GFA President admits worrying coaching standards

Ghana Football Association (GFA) President, Kurt Edwin Simeon-Okraku, has expressed concern over the declining standards of coaching and refereeing in the sport and emphasised that these challenges posed significant obstacles to the sport’s development.

He, however, assured the public that the GFA was committed to addressing those challenges.

Speaking at the 29th GFA Ordinary Congress in Kumasi yesterday, Mr Simeon-Okraku admitted that the standard of coaching remained a major problem and required substantial investment in capacity-building, time, and patience to yield positive results.

He further gave an assurance that the GFA was actively investing in raising coaching standards on all fronts, with particular attention being given to training and retraining coaches at the Ghanaman Centre of Excellence in Prampram.

In a bid to improve match officiating, the FA President disclosed that selected professional referees will be appointed to handle betPawa Premier League matches on a pilot basis, starting from the upcoming season.

However, he stated that much work remained to be done in raising the technical handlers’ capabilities over time to positively influence the game’s standards at all levels.

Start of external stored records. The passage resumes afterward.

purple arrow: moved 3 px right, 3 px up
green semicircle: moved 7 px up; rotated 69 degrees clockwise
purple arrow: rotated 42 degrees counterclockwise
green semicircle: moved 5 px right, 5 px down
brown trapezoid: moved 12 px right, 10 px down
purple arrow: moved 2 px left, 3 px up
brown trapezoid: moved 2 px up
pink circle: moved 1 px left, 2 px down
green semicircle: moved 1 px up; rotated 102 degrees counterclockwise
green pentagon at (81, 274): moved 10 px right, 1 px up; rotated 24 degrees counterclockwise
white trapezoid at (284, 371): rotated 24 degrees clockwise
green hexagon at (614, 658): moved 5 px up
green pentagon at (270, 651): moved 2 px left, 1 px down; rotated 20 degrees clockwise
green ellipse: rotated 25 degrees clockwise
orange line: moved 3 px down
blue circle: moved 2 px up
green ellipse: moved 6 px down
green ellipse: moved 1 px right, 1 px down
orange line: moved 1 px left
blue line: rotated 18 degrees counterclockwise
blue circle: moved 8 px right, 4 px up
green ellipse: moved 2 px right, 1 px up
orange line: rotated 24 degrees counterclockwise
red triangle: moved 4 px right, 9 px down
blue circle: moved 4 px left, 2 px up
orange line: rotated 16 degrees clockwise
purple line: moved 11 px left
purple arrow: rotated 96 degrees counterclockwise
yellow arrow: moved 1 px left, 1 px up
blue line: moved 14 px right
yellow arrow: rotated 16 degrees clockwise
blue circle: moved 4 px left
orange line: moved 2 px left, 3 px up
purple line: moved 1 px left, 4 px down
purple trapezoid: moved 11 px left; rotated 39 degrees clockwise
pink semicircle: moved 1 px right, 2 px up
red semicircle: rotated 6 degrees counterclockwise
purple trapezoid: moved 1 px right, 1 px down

And to address this, his administration had revamped the technical department, appointing a Director of Coaching Education to collaborate closely with the FA’s Technical Director and instructors from the Confederation of African Football (CAF) on building the capacity of coaches across all levels, with coaching licensing courses being implemented extensively.

“We have challenges with refereeing but with coaching we have a big problem,” he said in an address at the GFA Congress at the Great Hall of the Kwame Nkrumah University of Science and Technology (KNUST) in Kumasi.

Following the suspension of a number of top referees who were implicated in the Number 12 expose in 2018, the FA administration instituted a Catch Them Young policy to attract and train the youth to take up refereeing at the lower levels, an intervention the FA President said was yielding a lot of results.

In a related development, Prof. Joseph Kwame Mintah, the FA’s Director of Coaching Education, detailed the coaching licensing courses currently conducted at Prampram, indicating that it was modelled after the coaching licensing programme by the Union of European Football Associations (UEFA), with FIFA and UEFA officials providing valuable input in structuring the courses.

Similar to university semesters, the GFA/CAF licensing courses require completion of a specific number of contact hours during which coaches are monitored by assessors in the field before returning to the classroom.

Prof. Mintah noted that coaches with the highest licence in Ghana primarily hailed from the old era, while those holding modern licences are often found coaching in Division Two or serving as assistant coaches in Division One clubs.

The course content, he emphasised, was comprehensive, akin to UEFA’s licence programme, with differences being observed in the playing style and game models between lower-tier divisions and the Premier League.

“The content is rich and developed like the UEFA licence course. So, for example, in the Division 2 Middle League, you see that the style of play, their game model is different from the one you see in the premier league,” Prof Mintah, onetime head coach of Ebusua Dwarfs and a former psychologist of the Black Stars, told the Daily Graphic on the sidelines of the GFA Congress.

As of now, Prof. Mintah’s efforts have focused on coaching courses for Licence D, Licence C, and Licence A, awaiting approval of the course content before commencing the GFA/CAF License A courses.

Notably, 500 participants have already completed the Licence D course, with 120 undergoing the Licence C course, of which 60 have already finished. Female coaches are also receiving separate coaching courses at Prampram.